What the task asks: Retype all the text in the listing below word for word, and leave the pictures out of your answer.

(Dataset entries)
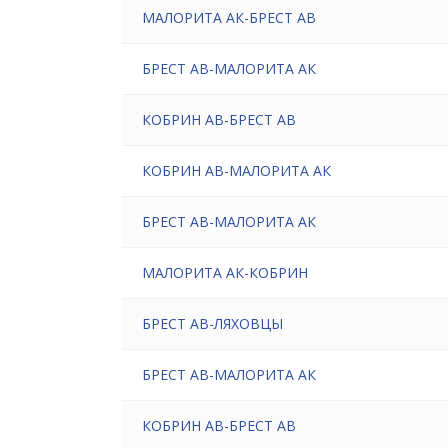
МАЛОРИТА АК-БРЕСТ АВ
БРЕСТ АВ-МАЛОРИТА АК
КОБРИН АВ-БРЕСТ АВ
КОБРИН АВ-МАЛОРИТА АК
БРЕСТ АВ-МАЛОРИТА АК
МАЛОРИТА АК-КОБРИН
БРЕСТ АВ-ЛЯХОВЦЫ
БРЕСТ АВ-МАЛОРИТА АК
КОБРИН АВ-БРЕСТ АВ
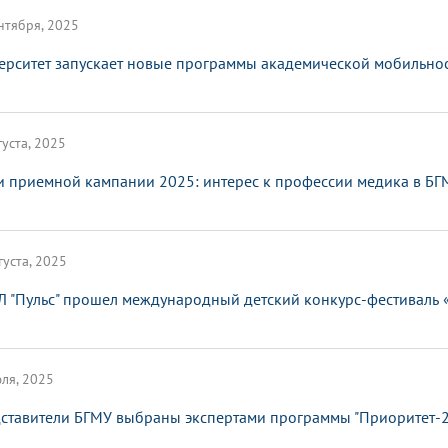
нтября, 2025
ерситет запускает новые программы академической мобильно
густа, 2025
и приемной кампании 2025: интерес к профессии медика в БГ
густа, 2025
Л "Пульс" прошел международный детский конкурс-фестиваль 
ля, 2025
ставители БГМУ выбраны экспертами программы "Приоритет-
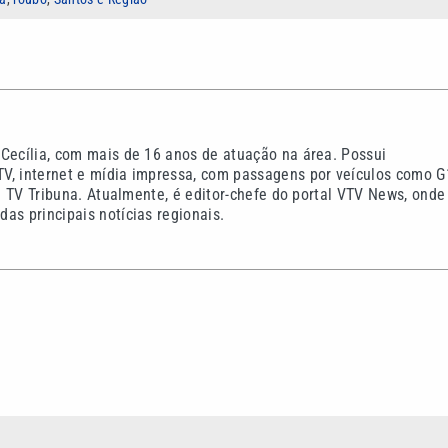
 Cecília, com mais de 16 anos de atuação na área. Possui
V, internet e mídia impressa, com passagens por veículos como G
 e TV Tribuna. Atualmente, é editor-chefe do portal VTV News, onde
as principais notícias regionais.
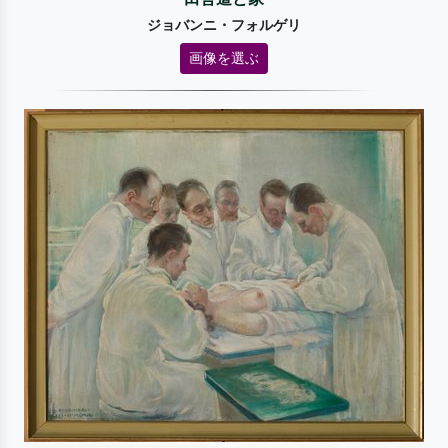
ジョバンニ・フォルゲリ
画像を選ぶ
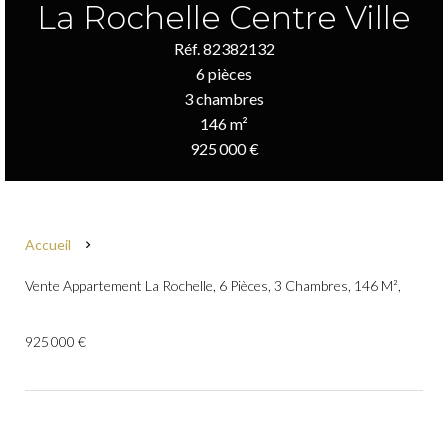
La Rochelle Centre Ville
Réf. 82382132
6 pièces
3 chambres
146 m²
925 000 €
Accueil
Vente Appartement La Rochelle, 6 Pièces, 3 Chambres, 146 M²,
925 000 €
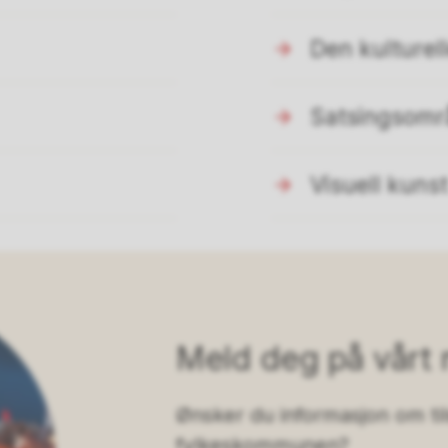
Den kulturel
Satsingsomr
Visuell kunst
Meld deg på vårt 
Ønsker du informasjon om ti
fylkeskommunen?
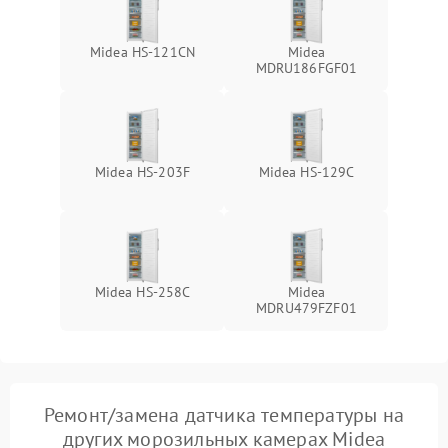
Midea HS-121CN
Midea
MDRU186FGF01
Midea HS-203F
Midea HS-129C
Midea HS-258C
Midea
MDRU479FZF01
Ремонт/замена датчика температуры на
других морозильных камерах Midea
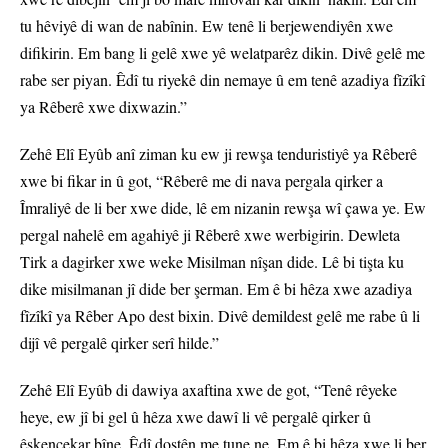
tu hêviyê di wan de nabînin. Ew tenê li berjewendiyên xwe
difikirin. Em bang li gelê xwe yê welatparêz dikin. Divê gelê me
rabe ser piyan. Êdî tu riyekê din nemaye û em tenê azadiya fîzîkî
ya Rêberê xwe dixwazin.”
Zehê Elî Eyûb anî ziman ku ew ji rewşa tenduristiyê ya Rêberê
xwe bi fikar in û got, “Rêberê me di nava pergala qirker a
Îmraliyê de li ber xwe dide, lê em nizanin rewşa wî çawa ye. Ew
pergal nahelê em agahiyê ji Rêberê xwe werbigirin. Dewleta
Tirk a dagirker xwe weke Misilman nîşan dide. Lê bi tişta ku
dike misilmanan jî dide ber şerman. Em ê bi hêza xwe azadiya
fîzîkî ya Rêber Apo dest bixin. Divê demildest gelê me rabe û li
dijî vê pergalê qirker serî hilde.”
Zehê Elî Eyûb di dawiya axaftina xwe de got, “Tenê rêyeke
heye, ew jî bi gel û hêza xwe dawî li vê pergalê qirker û
êşkencekar bîne. Êdî dostên me tune ne. Em ê bi hêza xwe li ber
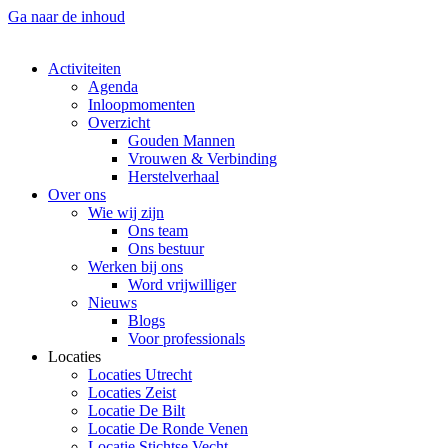
Ga naar de inhoud
Activiteiten
Agenda
Inloopmomenten
Overzicht
Gouden Mannen
Vrouwen & Verbinding
Herstelverhaal
Over ons
Wie wij zijn
Ons team
Ons bestuur
Werken bij ons
Word vrijwilliger
Nieuws
Blogs
Voor professionals
Locaties
Locaties Utrecht
Locaties Zeist
Locatie De Bilt
Locatie De Ronde Venen
Locatie Stichtse Vecht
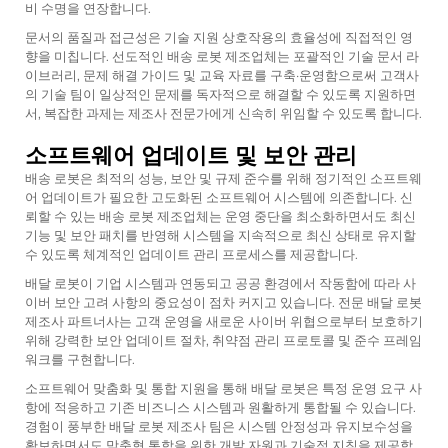
비 수명을 연장합니다.
문서의 품질과 접근성은 기술 지원 상호작용의 효율성에 직접적인 영
향을 미칩니다. 선도적인 배송 로봇 제조업체는 포괄적인 기술 문서 라
이브러리, 문제 해결 가이드 및 교육 자료를 구축·운영함으로써 고객사
의 기술 팀이 일상적인 문제를 독자적으로 해결할 수 있도록 지원하면
서, 복잡한 과제는 제조사 전문가에게 신속히 위임할 수 있도록 합니다.
소프트웨어 업데이트 및 보안 관리
배송 로봇은 최적의 성능, 보안 및 규제 준수를 위해 정기적인 소프트웨
어 업데이트가 필요한 고도화된 소프트웨어 시스템에 의존합니다. 신
뢰할 수 있는 배송 로봇 제조업체는 운영 중단을 최소화하면서도 최신
기능 및 보안 패치를 반영해 시스템을 지속적으로 최신 상태로 유지할
수 있도록 체계적인 업데이트 관리 프로세스를 제공합니다.
배달 로봇이 기업 시스템과 연동되고 공공 환경에서 작동함에 따라 사
이버 보안 고려 사항의 중요성이 점차 커지고 있습니다. 전문 배달 로봇
제조사 파트너사는 고객 운영을 새로운 사이버 위협으로부터 보호하기
위해 강력한 보안 업데이트 절차, 취약점 관리 프로토콜 및 준수 프레임
워크를 구현합니다.
소프트웨어 맞춤화 및 통합 지원을 통해 배달 로봇은 특정 운영 요구 사
항에 적응하고 기존 비즈니스 시스템과 원활하게 통합될 수 있습니다.
경험이 풍부한 배달 로봇 제조사 팀은 시스템 안정성과 유지보수성을
확보하면서도 맞춤형 통합을 위한 개발 자원과 기술적 지침을 제공합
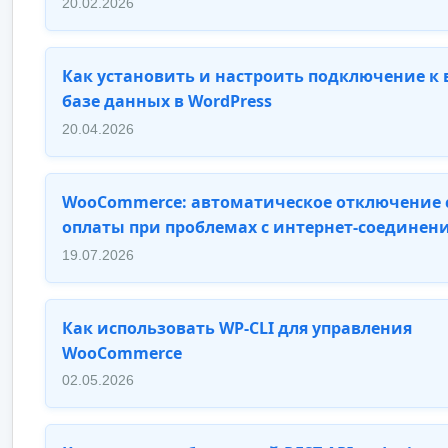
20.02.2026
Как установить и настроить подключение к
базе данных в WordPress
20.04.2026
WooCommerce: автоматическое отключение 
оплаты при проблемах с интернет-соединен
19.07.2026
Как использовать WP-CLI для управления
WooCommerce
02.05.2026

Solution to the exercise:
МАЛОРИТА АК-БРЕСТ АВ
БРЕСТ АВ-МАЛОРИТА АК
КОБРИН АВ-БРЕСТ АВ
КОБРИН АВ-МАЛОРИТА АК
БРЕСТ АВ-МАЛОРИТА АК
МАЛОРИТА АК-КОБРИН
БРЕСТ АВ-ЛЯХОВЦЫ
БРЕСТ АВ-МАЛОРИТА АК
КОБРИН АВ-БРЕСТ АВ
нтября, 2025
ерситет запускает новые программы академической мобильно
густа, 2025
и приемной кампании 2025: интерес к профессии медика в БГ
густа, 2025
Л "Пульс" прошел международный детский конкурс-фестиваль 
ля, 2025
ставители БГМУ выбраны экспертами программы "Приоритет-
 Cecília, com mais de 16 anos de atuação na área. Possui
V, internet e mídia impressa, com passagens por veículos como G
 e TV Tribuna. Atualmente, é editor-chefe do portal VTV News, onde
as principais notícias regionais.
ジョバンニ・フォルゲリ
画像を選ぶ
La Rochelle Centre Ville
Réf. 82382132
6 pièces
3 chambres
146 m²
925 000 €
Accueil
Vente Appartement La Rochelle, 6 Pièces, 3 Chambres, 146 M²,
925 000 €
Den kulturel
Satsingsomr
Visuell kunst
Meld deg på vårt 
Ønsker du informasjon om ti
fylkeskommunen?
Midea HS-121CN
Midea
MDRU186FGF01
Midea HS-203F
Midea HS-129C
Midea HS-258C
Midea
MDRU479FZF01
Ремонт/замена датчика температуры на
других морозильных камерах Midea
tu hêviyê di wan de nabînin. Ew tenê li berjewendiyên xwe
difikirin. Em bang li gelê xwe yê welatparêz dikin. Divê gelê me
rabe ser piyan. Êdî tu riyekê din nemaye û em tenê azadiya fîzîkî
ya Rêberê xwe dixwazin.”
Zehê Elî Eyûb anî ziman ku ew ji rewşa tenduristiyê ya Rêberê
xwe bi fikar in û got, “Rêberê me di nava pergala qirker a
Îmraliyê de li ber xwe dide, lê em nizanin rewşa wî çawa ye. Ew
pergal nahelê em agahiyê ji Rêberê xwe werbigirin. Dewleta
Tirk a dagirker xwe weke Misilman nîşan dide. Lê bi tişta ku
dike misilmanan jî dide ber şerman. Em ê bi hêza xwe azadiya
fîzîkî ya Rêber Apo dest bixin. Divê demildest gelê me rabe û li
dijî vê pergalê qirker serî hilde.”
Zehê Elî Eyûb di dawiya axaftina xwe de got, “Tenê rêyeke
heye, ew jî bi gel û hêza xwe dawî li vê pergalê qirker û
êşkencekar bîne. Êdî dostên me tune ne. Em ê bi hêza xwe li ber
Ga naar de inhoud
Activiteiten
Agenda
Inloopmomenten
Overzicht
Gouden Mannen
Vrouwen & Verbinding
Herstelverhaal
Over ons
Wie wij zijn
Ons team
Ons bestuur
Werken bij ons
Word vrijwilliger
Nieuws
Blogs
Voor professionals
Locaties
Locaties Utrecht
Locaties Zeist
Locatie De Bilt
Locatie De Ronde Venen
Locatie Stichtse Vecht
비 수명을 연장합니다.
문서의 품질과 접근성은 기술 지원 상호작용의 효율성에 직접적인 영
향을 미칩니다. 선도적인 배송 로봇 제조업체는 포괄적인 기술 문서 라
이브러리, 문제 해결 가이드 및 교육 자료를 구축·운영함으로써 고객사
의 기술 팀이 일상적인 문제를 독자적으로 해결할 수 있도록 지원하면
서, 복잡한 과제는 제조사 전문가에게 신속히 위임할 수 있도록 합니다.
소프트웨어 업데이트 및 보안 관리
배송 로봇은 최적의 성능, 보안 및 규제 준수를 위해 정기적인 소프트웨
어 업데이트가 필요한 고도화된 소프트웨어 시스템에 의존합니다. 신
뢰할 수 있는 배송 로봇 제조업체는 운영 중단을 최소화하면서도 최신
기능 및 보안 패치를 반영해 시스템을 지속적으로 최신 상태로 유지할
수 있도록 체계적인 업데이트 관리 프로세스를 제공합니다.
배달 로봇이 기업 시스템과 연동되고 공공 환경에서 작동함에 따라 사
이버 보안 고려 사항의 중요성이 점차 커지고 있습니다. 전문 배달 로봇
제조사 파트너사는 고객 운영을 새로운 사이버 위협으로부터 보호하기
위해 강력한 보안 업데이트 절차, 취약점 관리 프로토콜 및 준수 프레임
워크를 구현합니다.
소프트웨어 맞춤화 및 통합 지원을 통해 배달 로봇은 특정 운영 요구 사
항에 적응하고 기존 비즈니스 시스템과 원활하게 통합될 수 있습니다.
경험이 풍부한 배달 로봇 제조사 팀은 시스템 안정성과 유지보수성을
확보하면서도 맞춤형 통합을 위한 개발 자원과 기술적 지침을 제공합
20.02.2026
Как установить и настроить подключение к
базе данных в WordPress
20.04.2026
WooCommerce: автоматическое отключение 
оплаты при проблемах с интернет-соединен
19.07.2026
Как использовать WP-CLI для управления
WooCommerce
02.05.2026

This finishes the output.